The third season of the Young Justice animated series won’t be out until 2018, but the crowd at the Young Justice: Outsiders San Diego Comic-Con panel were treated to an early glimpse of how new and returning characters will look when the series returns.
Returning characters received the largest cheers from the audience in San Diego and have led to many questions about what the characters have been up to since the show’s cancellation. One character, in particular, has drawn a lot of attention because of his inclusion on the Young Justice team in Season 3: that’s Static, who has received an update to his look.
“This show is so big that I don’t have a lot of time to marinate on one character, but I’ve worked on Static in various ways. That’s where I got my start in animation, on the Static Shock series,” Phil Bourassa, art director for Young Justice, said at an SDCC press roundtable. “So I love the character, and in Season 2 he’s wearing street clothes, because he’s a runaway, he’s in that group so it’s just his civies. In Season 3, where he’s at I felt he didn’t need to go full-on superhero outfit. He’s still in his civies, his streetwear, but he’s proudly wearing his static symbol, he’s training under Black Lightning. The characters evolve, so we may introduce a whole new outfit.”

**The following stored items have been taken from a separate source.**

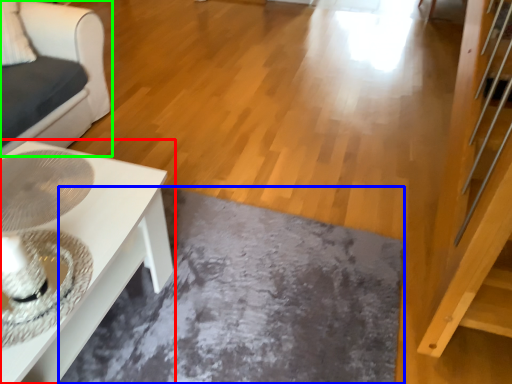
Question: Which is farther away from table (highlighted by a red box)? slate (highlighted by a blue box) or furniture (highlighted by a green box)?

Choices:
 (A) slate
 (B) furniture

Answer: (B)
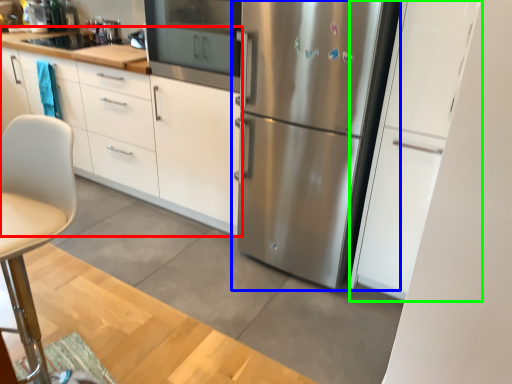
Question: Estimate the real-world distances between objects in this image. Which object is farther from cabinetry (highlighted by a red box), refrigerator (highlighted by a blue box) or cabinetry (highlighted by a green box)?

Choices:
 (A) refrigerator
 (B) cabinetry

Answer: (B)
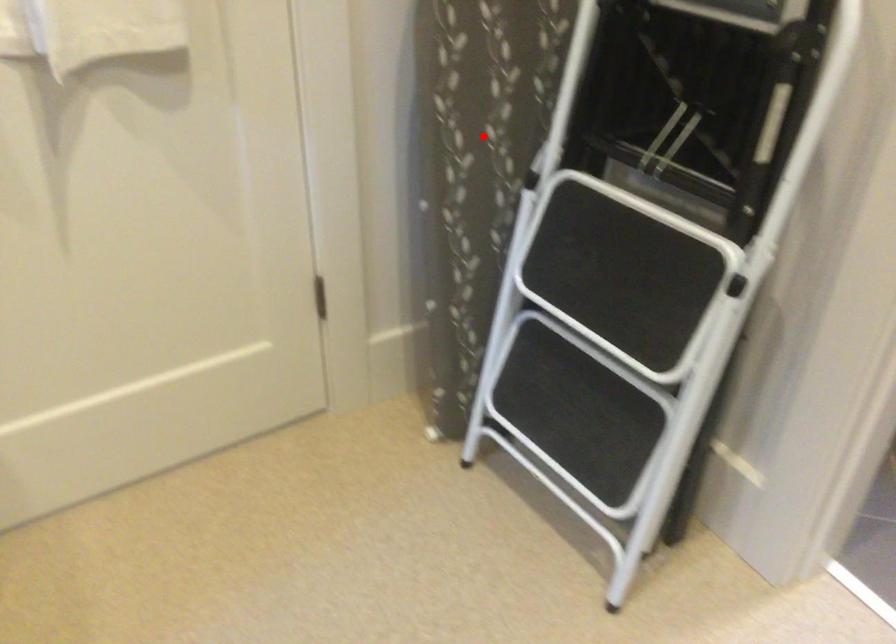
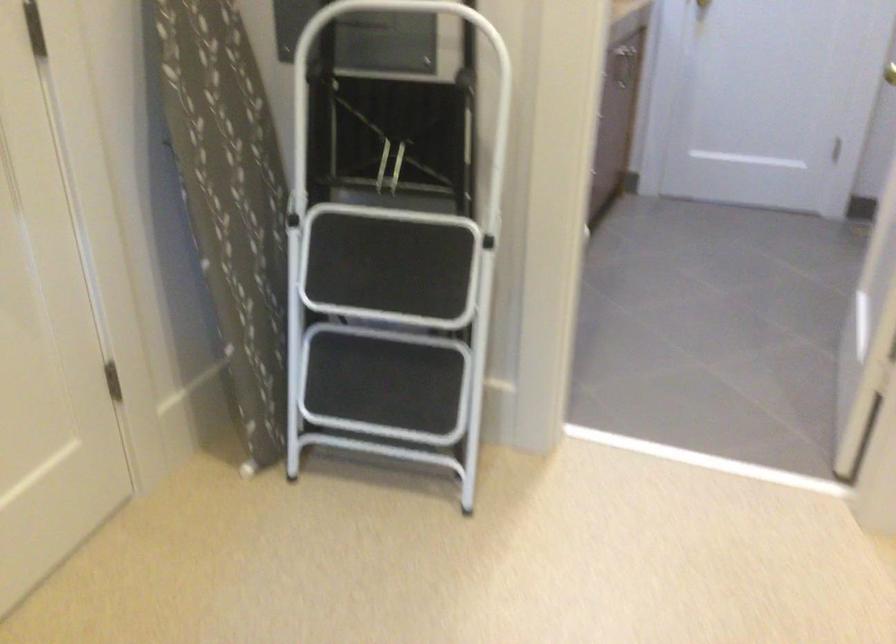
In the second image, find the point that corresponds to the highlighted location in the first image.

(229, 199)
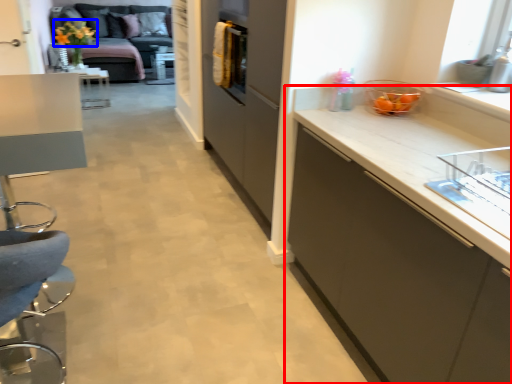
Question: Which object is closer to the camera taking this photo, cabinetry (highlighted by a red box) or flower (highlighted by a blue box)?

Choices:
 (A) cabinetry
 (B) flower

Answer: (A)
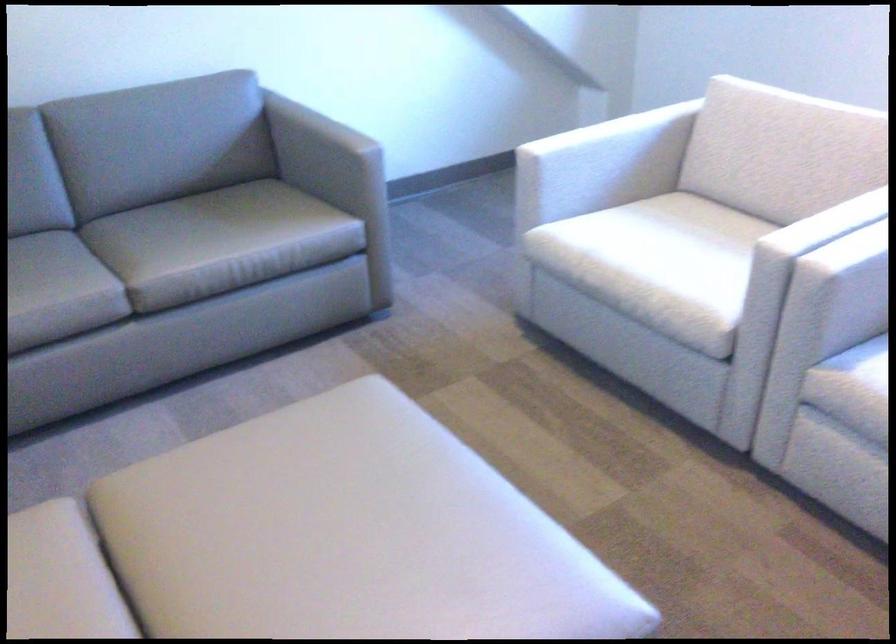
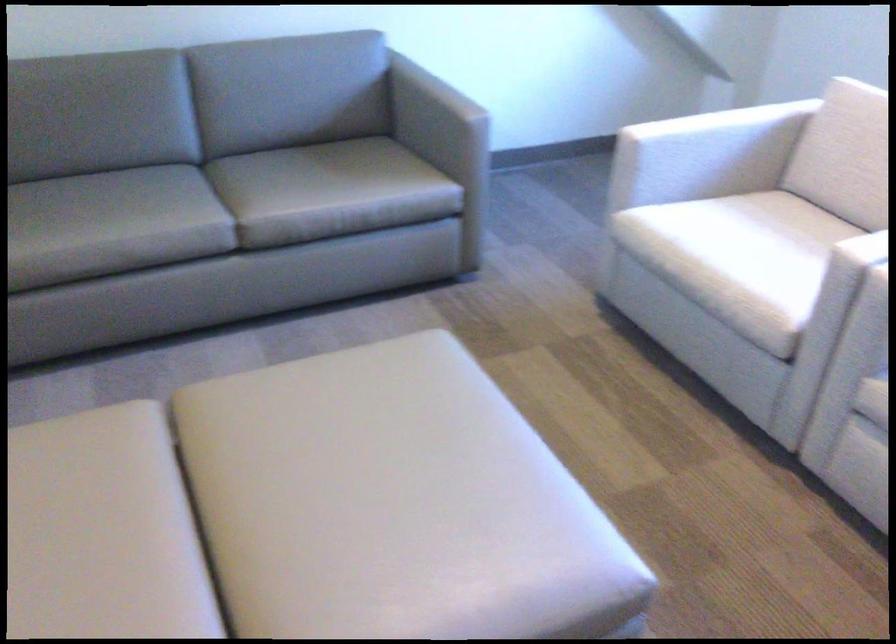
Where in the second image is the point corresponding to (x=795, y=240) from the first image?

(872, 250)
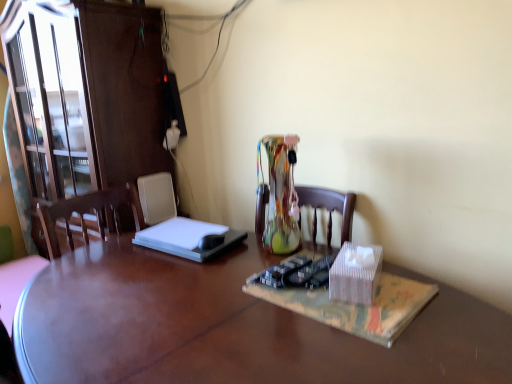
Identify the location of free space in front of translucent plastic book at center. click(357, 351).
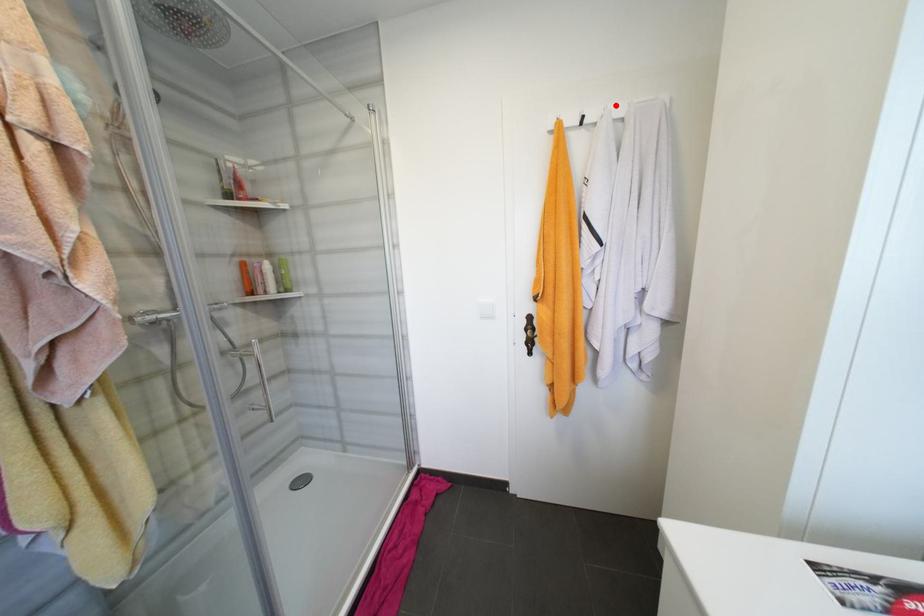
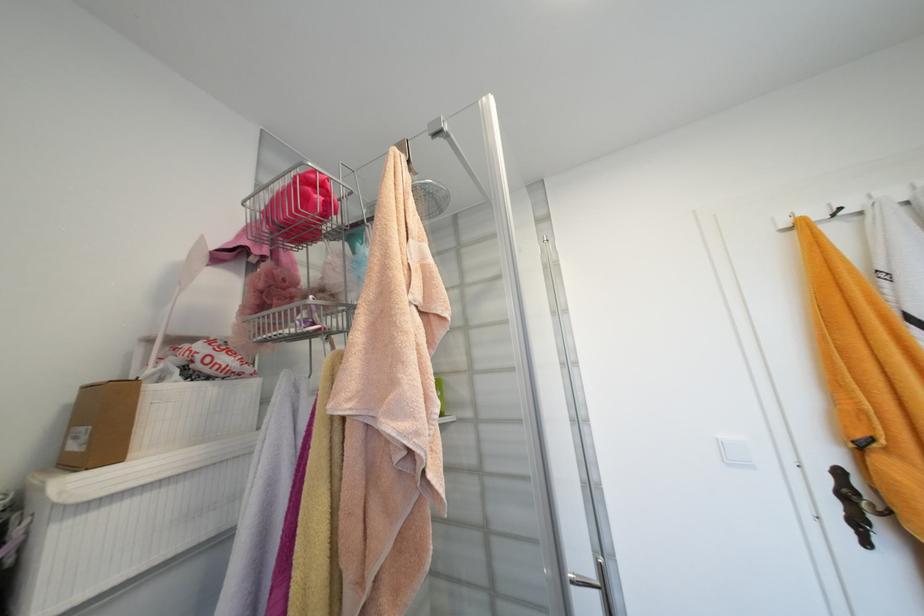
The point at the highlighted location is marked in the first image. Where is the corresponding point in the second image?

(885, 193)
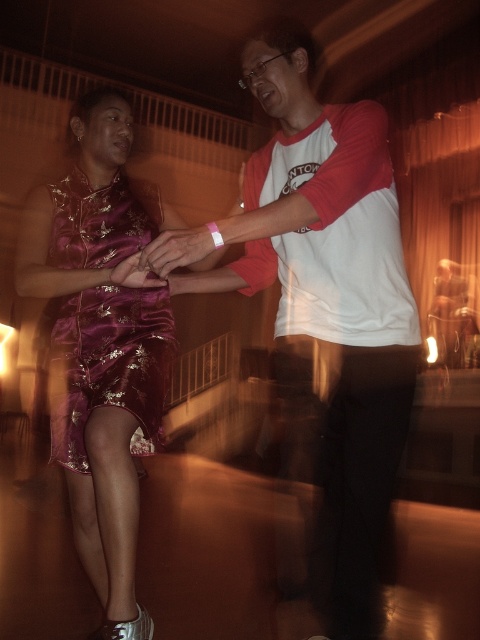
Does shiny purple dress at center appear on the right side of matte gold ring at center?

No, shiny purple dress at center is not to the right of matte gold ring at center.

How much distance is there between shiny purple dress at center and matte gold ring at center?

shiny purple dress at center and matte gold ring at center are 37.07 centimeters apart.

Find the location of a particular element. shiny purple dress at center is located at coordinates (108, 365).

At what (x,y) coordinates should I click in order to perform the action: click on shiny purple dress at center. Please return your answer as a coordinate pair (x, y). Looking at the image, I should click on (108, 365).

Find the location of a particular element. white/red raglan shirt at center is located at coordinates (327, 316).

Does white/red raglan shirt at center have a lesser height compared to shiny purple dress at left?

Correct, white/red raglan shirt at center is not as tall as shiny purple dress at left.

Identify the location of white/red raglan shirt at center. This screenshot has height=640, width=480. (327, 316).

What are the coordinates of `white/red raglan shirt at center` in the screenshot? It's located at (327, 316).

Describe the element at coordinates (327, 316) in the screenshot. This screenshot has height=640, width=480. I see `white/red raglan shirt at center` at that location.

Which is more to the left, white/red raglan shirt at center or shiny purple dress at center?

shiny purple dress at center is more to the left.

Who is more distant from viewer, (409, 394) or (54, 353)?

The point (54, 353) is more distant.

Locate an element on the screen. The height and width of the screenshot is (640, 480). white/red raglan shirt at center is located at coordinates (327, 316).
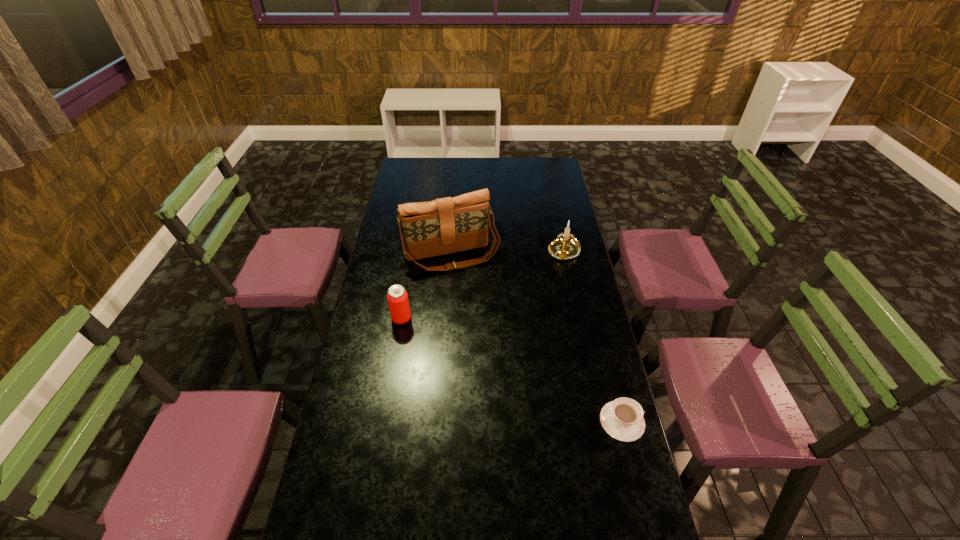
At what (x,y) coordinates should I click in order to perform the action: click on free space located 0.170m on the handle side of the candle holder. Please return your answer as a coordinate pair (x, y). Looking at the image, I should click on (538, 285).

Where is `vacant area situated 0.360m on the handle side of the candle holder`? The image size is (960, 540). vacant area situated 0.360m on the handle side of the candle holder is located at coordinates (515, 314).

I want to click on beer can present at the left edge, so click(397, 296).

Find the location of a particular element. This screenshot has width=960, height=540. shoulder bag at the left edge is located at coordinates (447, 225).

Locate an element on the screen. teacup that is at the right edge is located at coordinates (622, 419).

At what (x,y) coordinates should I click in order to perform the action: click on candle holder present at the right edge. Please return your answer as a coordinate pair (x, y). Image resolution: width=960 pixels, height=540 pixels. Looking at the image, I should click on (565, 246).

Find the location of a particular element. vacant point at the far edge is located at coordinates (494, 162).

In order to click on free region at the left edge of the desktop in this screenshot , I will do click(x=423, y=201).

At what (x,y) coordinates should I click in order to perform the action: click on free point at the right edge. Please return your answer as a coordinate pair (x, y). This screenshot has width=960, height=540. Looking at the image, I should click on (587, 352).

The height and width of the screenshot is (540, 960). Identify the location of vacant space at the far left corner. (x=405, y=163).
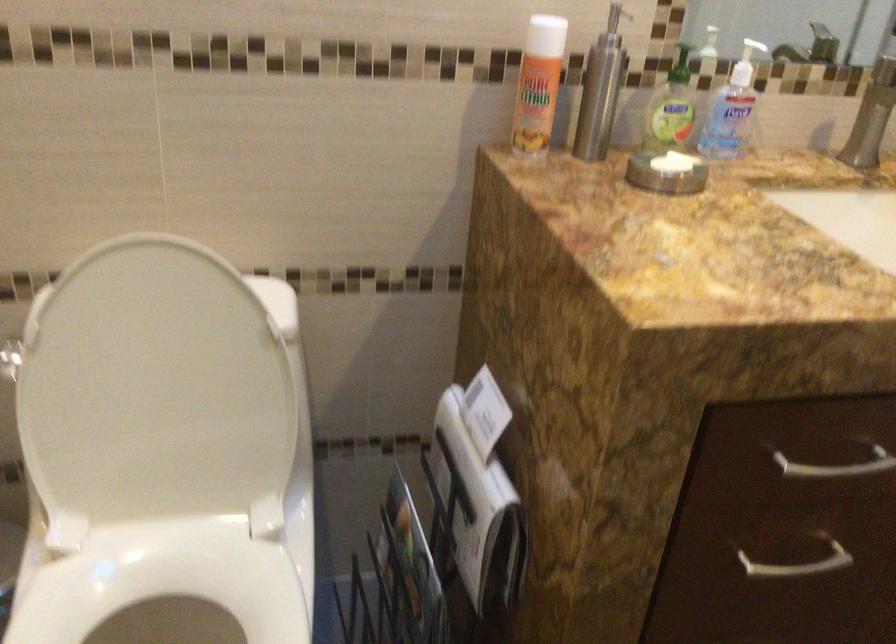
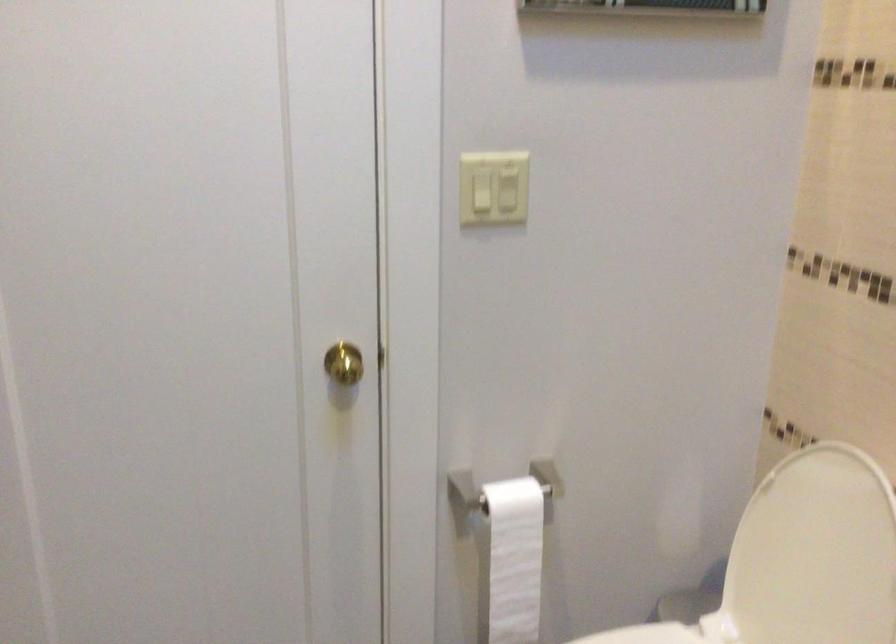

Bourassa has worked on the Young Justice series from its inception in 2010 to the spring of 2012 before its untimely cancellation. He then spent several years working on the DC Animated movies before being told the show would be brought back.
“I didn’t think about, ‘if i went back to YJ, this is what I’d do differently’ at that time,” Bourassa said. “But when we got back to doing it, I’ve had some years under my belt and added some things to my repertoire that I feel that would build a better mousetrap, not necessarily changing the design theories.”
Some character designs for the new team are different from Season 2 (there is a timeskip to take into account) but in those differences in character design there are a lot of similarities, whether that’s taking from the show’s past or from the comic book iterations that spawned them.
Beast Boy, one of Bourassa’s favorite characters to design, along with Tim Drake, was a prime example of staying consistent to the character’s fundamental characteristics in every medium.
“Beast Boy is always going to be a fun, buoyant, comical character in any iteration. That’s fundamental to the character, so that stuff is consistent,” Bourassa said. “Look at it as a multiverse, just like we have it at DC. That basic core of who a character is is always the same but the context of the story drives the approach of design. Stylistically, there’s a ton of crossover. I had a lot of fun designing Beast Boy, we’re going to have some fun with him this season.”
As for staying true to the the series’ relatively short history and the long history of these comic book characters in the print medium, Bart Allen, in his new yellow suit, epitomizes what it takes to bring these heroes and villains to life.
“Bart is paying homage to Wally [West]. With every character you don’t want to depart so far away from tradition that they’re not recognizable. You want to be faithful to the guys and girls that created these characters,” Bourassa said. “We wouldn’t be able to carry on doing this stuff if not for these brilliant creators that came before us. I always liken it to tending someone else’s garden, I'm just the groundskeeper and there are other people after us and so we want to leave it nice because it was given to us nice. Maybe add your little flourish and maybe that will become a part of the character’s legacy, maybe not, you’re just carrying the torch for awhile. I’m always trying to make it where it feels like that is the character, fundamentally, but it’s slightly remixed.”